Shelley Dwyer (far right) with her Team Cupcake friends Carmen Wojcicki (left), Karyn Taege and Shona Walker will be selling Christmas sweets at the North Ipswich Newsagency for Shelley’s treatment.
Shelley Dwyer (far right) with her Team Cupcake friends Carmen Wojcicki (left), Karyn Taege and Shona Walker will be selling Christmas sweets at the North Ipswich Newsagency for Shelley’s treatment. Claudia Baxter

Cancer sufferer backed by group

SHE may be fighting her second bout of cancer, but mother-of-two Shelley Dwyer won’t be doing it alone.

A group of friends have formed a special support group just for her, Team Cupcake, so-called because of the pet name the ladies give each other.

“It is our way of unifying for Shelley,” team member Karyn Taege said.

“It is our way of saying that she is not battling alone – we are there with her.”

Composed of family, friends and acquaintances, she said the group aimed to raise funds to “take the pressure” off Shelley, by helping to pay for expenses such as medical costs.

The Raceview resident was diagnosed with secondary cancer six weeks ago and will undergo a new clinical trial in March.

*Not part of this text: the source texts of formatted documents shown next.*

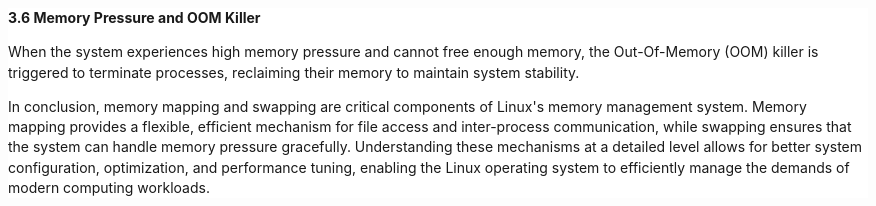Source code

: **3.6 Memory Pressure and OOM Killer**

When the system experiences high memory pressure and cannot free enough memory, the Out-Of-Memory (OOM) killer is triggered to terminate processes, reclaiming their memory to maintain system stability.

In conclusion, memory mapping and swapping are critical components of Linux's memory management system. Memory mapping provides a flexible, efficient mechanism for file access and inter-process communication, while swapping ensures that the system can handle memory pressure gracefully. Understanding these mechanisms at a detailed level allows for better system configuration, optimization, and performance tuning, enabling the Linux operating system to efficiently manage the demands of modern computing workloads.

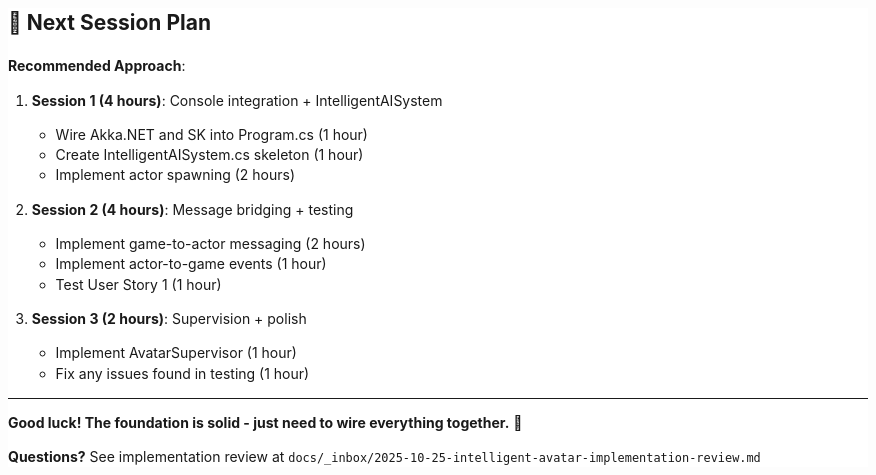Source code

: 
## 🎯 Next Session Plan

**Recommended Approach**:

1. **Session 1 (4 hours)**: Console integration + IntelligentAISystem
   - Wire Akka.NET and SK into Program.cs (1 hour)
   - Create IntelligentAISystem.cs skeleton (1 hour)
   - Implement actor spawning (2 hours)

2. **Session 2 (4 hours)**: Message bridging + testing
   - Implement game-to-actor messaging (2 hours)
   - Implement actor-to-game events (1 hour)
   - Test User Story 1 (1 hour)

3. **Session 3 (2 hours)**: Supervision + polish
   - Implement AvatarSupervisor (1 hour)
   - Fix any issues found in testing (1 hour)

---

**Good luck! The foundation is solid - just need to wire everything together.** 🚀

**Questions?** See implementation review at `docs/_inbox/2025-10-25-intelligent-avatar-implementation-review.md`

Mrs Taege said in the long term they hoped to raise enough funds to support other affected local women.

On Saturday, Team Cupcake will hold a Christmas raffle and sweet stall at North Ipswich News from 7am to 5pm.

There will also be a raffle draw at 5pm.

The group also recently held an online auction through Facebook, with more than 170 items such as toys, clothes and electrical goods sold and $1194 raised in proceeds.

They have also taken their support online, establishing the Team Cupcake support page on Facebook.

Mrs Taege said they hoped to widen the network, taking the long-established Ipswich Breast Cancer Support Group, which is run by breast cancer survivor Colleen Julian, online on Facebook.

“It will be a page where people can discuss their diagnosis, treatment and fears,” she said.

Mrs Dwyer said the site would provide a valuable independent forum for others facing a similar battle.

“Sometimes you don’t want to burden friends,” she said.

“There are some things that you don’t want to share or talk about. If you could talk to people who have been, or are going through, the same thing it would be great.

“Even if you have supportive friends and family, if they haven’t been in the same shoes it is hard to describe what you are going through.”

She said she had “just about fell through the floor” when she got the call telling her the disease had spread.

The 34-year-old was first diagnosed two-and-a-half years ago, noticing a lump when she was driving home.

“I just reached over to get something and brushed against it and that got the ball rolling,” Mrs Dwyer said.